O agronegócio brasileiro pode ser criticado em vários aspectos, mas a produção rural do país voltada para exportação atende, sim, a todos os requisitos de excelência do mercado global. Por isso, o chororô dos franceses é mais um típico exemplo de que o compromisso dos países centrais com o liberalismo econômico e tão falso quanto uma notinha de R$3,00. Quando estão em vantagem competitiva, bradam aos quatro ventos que os mercados devem ser livres. Quando não, apontam para sanções tarifárias e não tarifárias para proteger seus mercados e seus produtores, mesmo que seus consumidores sejam prejudicados e os índices inflacionários possam subir.
O mesmo já está acontecendo nos Estados Unidos, cuja proteção do mercado interno para as indústrias nascentes do Centro-Norte foi a verdadeira causa da Guerra de Secessão (1861-1865). Ou alguém achou que fosse pela liberdade dos negros? Ah, tá! Hoje, na América, um empoderado Trump promete não apenas taxar em 60% os produtos chineses no mercado local, mas também acena para uma sobretaxa de 25% sobre produtos oriundos do Canadá e do México, que, nas diatribes do protoditador de topetinho, não utilizam seu poder nacional para barrar imigrantes ilegais e o ingresso do Fentanil, o opóide de estimação dos americanos.
Em seu clássico “Chutando a escada”, o sul-coreano Ha-Joon Chang escancara a pressão dos países centrais sobre as nações do Sul Global para ceifar, na raiz, modelos alternativos e soberanos de desenvolvimento. País marcado pela dominação euroamericana, de Portugal aos EUA, o Brasil bem sabe o custo sociolaboral, científico e tecnológico destas hegemonias perversas. O destino de Sharp, Engesa, Fenemê e tantas outras registram muito bem o sucesso dessa estratégia, endossada aqui por políticos e acadêmicos muito bem nutridos por fundos estrangeiros, quando não por tolos que, a custo zero, reproduzem os ideais de dominação estrangeira no país. Ou já esqueceram do estrago geopolítico da Lava-Jato sobre a Petrobras e a própria economia brasileira?

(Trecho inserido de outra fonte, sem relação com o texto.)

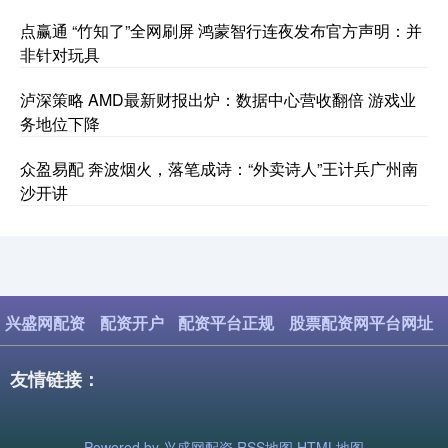
点赢通 “竹知了”全网刷屏 鸿蒙智行连夜发布官方声明：并
非针对玩具
泸深策略 AMD最新财报出炉：数据中心营收翻倍 游戏业
务地位下降
众盈易配 奔波烟火，落笔成诗：“外卖诗人”王计兵广州南
沙开讲
兴盛网配资
配资开户
配资平台正规
股票配资网平台网址
友情链接：
Powered by
兴盛网配资
RSS地图
HTML地图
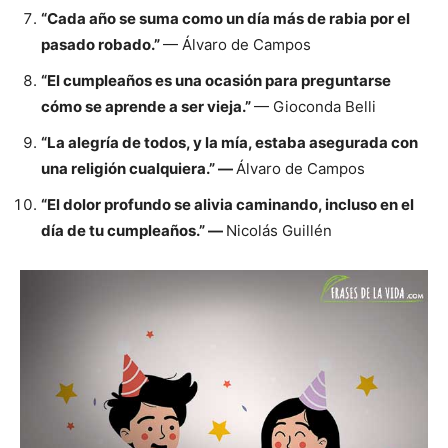
“Cada año se suma como un día más de rabia por el
pasado robado.”
— Álvaro de Campos
“El cumpleaños es una ocasión para preguntarse
cómo se aprende a ser vieja.”
— Gioconda Belli
“La alegría de todos, y la mía, estaba asegurada con
una religión cualquiera.” —
Álvaro de Campos
“El dolor profundo se alivia caminando, incluso en el
día de tu cumpleaños.” —
Nicolás Guillén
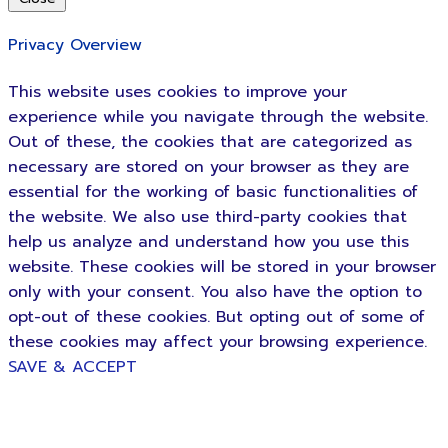
Privacy Overview
This website uses cookies to improve your
experience while you navigate through the website.
Out of these, the cookies that are categorized as
necessary are stored on your browser as they are
essential for the working of basic functionalities of
the website. We also use third-party cookies that
help us analyze and understand how you use this
website. These cookies will be stored in your browser
only with your consent. You also have the option to
opt-out of these cookies. But opting out of some of
these cookies may affect your browsing experience.
SAVE & ACCEPT
หน้าหลัก
ผลิตภัณฑ์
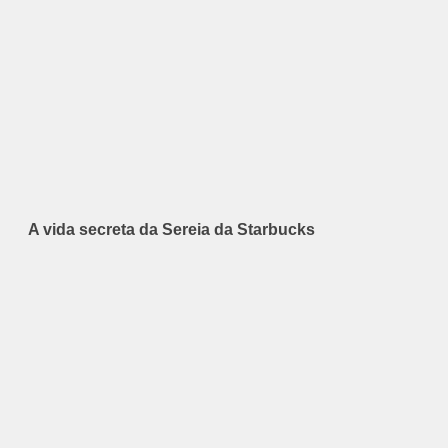
A vida secreta da Sereia da Starbucks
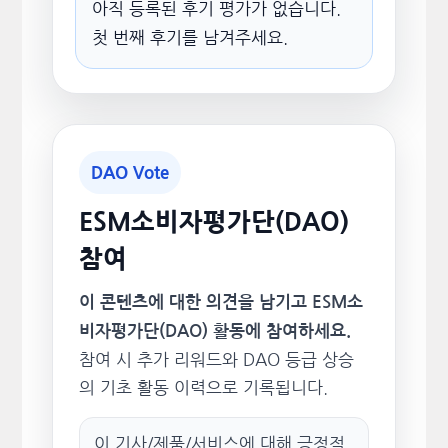
아직 등록된 후기 평가가 없습니다.
첫 번째 후기를 남겨주세요.
DAO Vote
ESM소비자평가단(DAO)
참여
이 콘텐츠에 대한 의견을 남기고 ESM소
비자평가단(DAO) 활동에 참여하세요.
참여 시 추가 리워드와 DAO 등급 상승
의 기초 활동 이력으로 기록됩니다.
이 기사/제품/서비스에 대해 긍정적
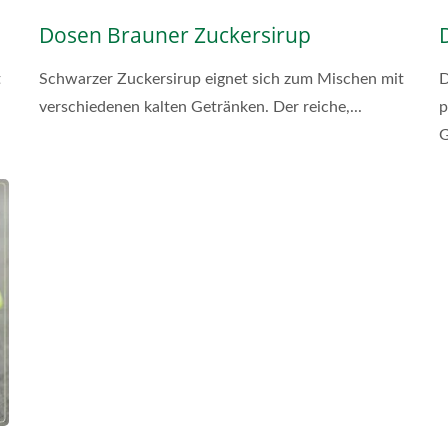
Dosen Brauner Zuckersirup
t
Schwarzer Zuckersirup eignet sich zum Mischen mit
D
verschiedenen kalten Getränken. Der reiche,...
p
G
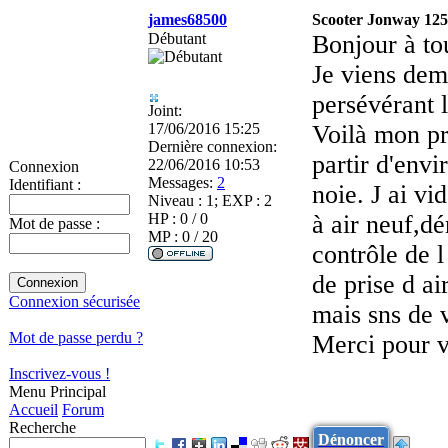
james68500
Scooter Jonway 125 
Débutant
Bonjour à to
Je viens dem
persévérant l
Joint:
17/06/2016 15:25
Voilà mon pr
Dernière connexion:
partir d'envi
22/06/2016 10:53
Connexion
Messages:
2
Identifiant :
noie. J ai vi
Niveau : 1; EXP : 2
HP : 0 / 0
à air neuf,dé
Mot de passe :
MP : 0 / 20
contrôle de l
de prise d ai
Connexion sécurisée
mais sns de v
Mot de passe perdu ?
Merci pour v
Inscrivez-vous !
Menu Principal
Accueil
Forum
Recherche
Dénoncer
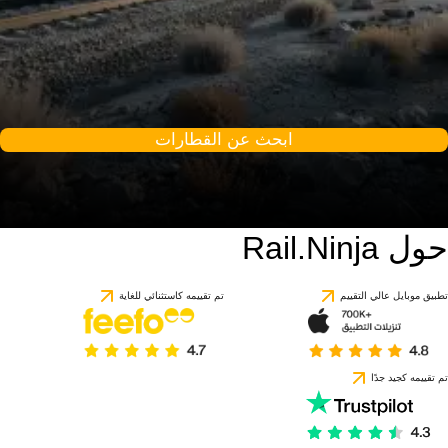
ابحث عن القطارات
حول Rail.Ninja
تطبيق موبايل عالي التقييم
تم تقييمه كاستثنائي للغاية
تم تقييمه كجيد جدًا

A reação brasileira, orquestrada por produtores e frigoríficos está bem estruturada. Pressionaram Carrefour, Sam’s Club e Atacadão, as três marcas do gigante atacadista francês no país, negando carne às lojas da rede. Até nosso ministro da Agricultura e Pecuária, Carlos Fávaro, entrou na resistência orquestrada pelo agro. Fê-lo bem. Ao Brasil não interessa uma guerra comercial com os franceses, pois o acordo com os europeus tem ganhos expressivos, em particular para o agronegócio. A França, por seu turno, visa a criar uma situação de pugna para obter apoio entre outros países do bloco, como Itália, Irlanda e Polônia, cujas agriculturas também são fortemente subsidiadas.
O momento é tenso. Por um lado, a Europa enfrenta a concorrência sino-americana, vivendo, talvez, um dos seus piores momentos em termos de competitividade econômica. Logo, precisa diversificar seus parceiros. Já os países do Mercosul avançam cada vez mais para a Ásia, tendo China, Japão e Coreia do Sul como parceiros preferenciais. O megaporto de Chacay, recém-inaugurado pela China no Peru, é a ponta de lança para unir a sul-américa atlântica ao eixo asiático no Pacífico. A Europa está emparedada, mas países como o Brasil também não podem prescindir das aquisições da União Europeia. A “Guerra da Carne” mostra que, no jogo de forças das relações internacionais, a política tende a prevalecer sobre as métricas estritamente econômicas, revelando, ao fim e ao cabo, que liberalismo é hipocrisia.